Stakeholders of the Sustainable Development Highlands Project through Satellite met in Yaounde yesterday October 29.

Experts in disaster management in the country are currently examining mechanisms by which satellite images could be used to gather viable data decision-makers could use to pre-empt natural catastrophes like the ones that hit Cameroon in the past and recent years. Members of the steering committee of the Sustainable Development Highlands Project through Satellite met in Yaounde yesterday October 29 in the committee’s 7th session to examine the path covered and much more to seek ways of revising its activities to stand the test of time.

Sitting in for the Minister of the Economy, Planning and Regional Development, who is also chairman of the steering committee, the Secretary General of the Ministry, Gilbert Didier Edoa, noted that natural disasters in the country have caused untold material and human damage and it was necessary to come up with mechanisms for pre-empting such catastrophes. He said the project was an opportunity to come up with a data bank of all geographic information of the country’s land so as to have an observatory of how nature is going to behave in the nearest future and seek ways of averting disasters.

Like Charles Assamba Ongodo in charge of the project, Awum Daniel Anaraban, Inspector General in the MINEPAT, said at a time natural disasters are recurrent in the country notably; floods, Lake Nyos 1986 disaster and eruptions here and there, there was need for concerted action. “When the project was set up in 2007, we thought that it was a matter of observing critically and scientifically the movement of nature in highlands. That is why the project at the time focused on trying to look for sustainable development of our highlands through satellite. With this, we needed to know the happenings of the land. But today, it is not only highlands; it now includes all the territory, underground and even in the air. If we are able to know it, we will therefore look for ways of preventing them,” Mr Awum said.
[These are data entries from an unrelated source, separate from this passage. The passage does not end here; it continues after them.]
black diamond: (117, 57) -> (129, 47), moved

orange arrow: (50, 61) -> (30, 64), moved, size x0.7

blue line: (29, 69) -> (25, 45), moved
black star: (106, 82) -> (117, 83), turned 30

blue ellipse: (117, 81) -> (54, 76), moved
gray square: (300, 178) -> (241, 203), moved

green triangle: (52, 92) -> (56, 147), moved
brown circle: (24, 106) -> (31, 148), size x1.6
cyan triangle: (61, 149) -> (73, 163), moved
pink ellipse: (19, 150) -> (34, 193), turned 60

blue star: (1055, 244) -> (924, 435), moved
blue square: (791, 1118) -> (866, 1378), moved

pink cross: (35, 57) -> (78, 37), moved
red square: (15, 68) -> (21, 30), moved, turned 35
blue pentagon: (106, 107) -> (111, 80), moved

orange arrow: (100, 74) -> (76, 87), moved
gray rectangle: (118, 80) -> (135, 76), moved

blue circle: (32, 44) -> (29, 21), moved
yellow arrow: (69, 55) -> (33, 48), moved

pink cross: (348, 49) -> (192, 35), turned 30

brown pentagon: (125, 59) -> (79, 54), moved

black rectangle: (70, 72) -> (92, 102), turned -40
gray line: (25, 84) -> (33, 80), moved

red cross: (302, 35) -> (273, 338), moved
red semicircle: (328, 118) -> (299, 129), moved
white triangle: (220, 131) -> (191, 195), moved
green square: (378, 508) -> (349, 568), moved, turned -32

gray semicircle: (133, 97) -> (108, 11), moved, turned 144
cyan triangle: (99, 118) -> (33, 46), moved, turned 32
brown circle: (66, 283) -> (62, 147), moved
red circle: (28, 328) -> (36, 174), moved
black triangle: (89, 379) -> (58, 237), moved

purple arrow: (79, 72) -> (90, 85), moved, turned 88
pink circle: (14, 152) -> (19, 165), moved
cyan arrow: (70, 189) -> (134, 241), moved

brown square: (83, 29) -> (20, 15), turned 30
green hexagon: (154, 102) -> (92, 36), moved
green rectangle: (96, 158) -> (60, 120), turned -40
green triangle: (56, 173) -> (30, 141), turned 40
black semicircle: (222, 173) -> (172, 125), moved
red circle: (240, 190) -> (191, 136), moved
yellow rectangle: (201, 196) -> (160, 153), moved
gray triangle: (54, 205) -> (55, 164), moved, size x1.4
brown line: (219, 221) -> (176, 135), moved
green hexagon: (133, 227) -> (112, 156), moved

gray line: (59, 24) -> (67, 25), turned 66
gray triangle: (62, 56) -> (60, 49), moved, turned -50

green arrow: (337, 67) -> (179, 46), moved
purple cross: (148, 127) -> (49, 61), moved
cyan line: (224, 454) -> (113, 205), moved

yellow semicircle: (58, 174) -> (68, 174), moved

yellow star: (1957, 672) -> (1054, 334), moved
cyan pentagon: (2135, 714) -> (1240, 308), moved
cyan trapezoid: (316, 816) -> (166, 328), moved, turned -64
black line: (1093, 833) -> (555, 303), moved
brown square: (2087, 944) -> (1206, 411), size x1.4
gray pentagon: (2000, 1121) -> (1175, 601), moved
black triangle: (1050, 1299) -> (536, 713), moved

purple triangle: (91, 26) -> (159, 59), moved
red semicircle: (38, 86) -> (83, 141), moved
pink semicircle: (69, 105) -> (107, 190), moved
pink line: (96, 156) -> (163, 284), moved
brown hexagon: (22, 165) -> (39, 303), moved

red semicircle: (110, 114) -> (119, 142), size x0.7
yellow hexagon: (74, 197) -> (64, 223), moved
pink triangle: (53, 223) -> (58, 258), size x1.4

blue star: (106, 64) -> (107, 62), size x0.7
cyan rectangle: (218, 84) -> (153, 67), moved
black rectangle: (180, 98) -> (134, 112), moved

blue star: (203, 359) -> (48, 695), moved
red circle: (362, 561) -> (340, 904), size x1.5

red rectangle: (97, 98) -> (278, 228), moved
As to the path already covered, he said “the committee has not done much because when the project started, people had not yet understood what it meant. We contacted experts from Canada and thought that through them, we could do something better. But it dragged on for long and the Minister of the Economy, Planning and Regional Development decided that the project should not be handled by external people. Reason why we involved our scientists from the Ministry of Scientific Research and Innovation and the universities to reformulate the approach to this project.”

As to when the country could have a National Information Geographic System, the Inspector General said, “We need to get quality equipment and so it needs money, but the earlier, the better.”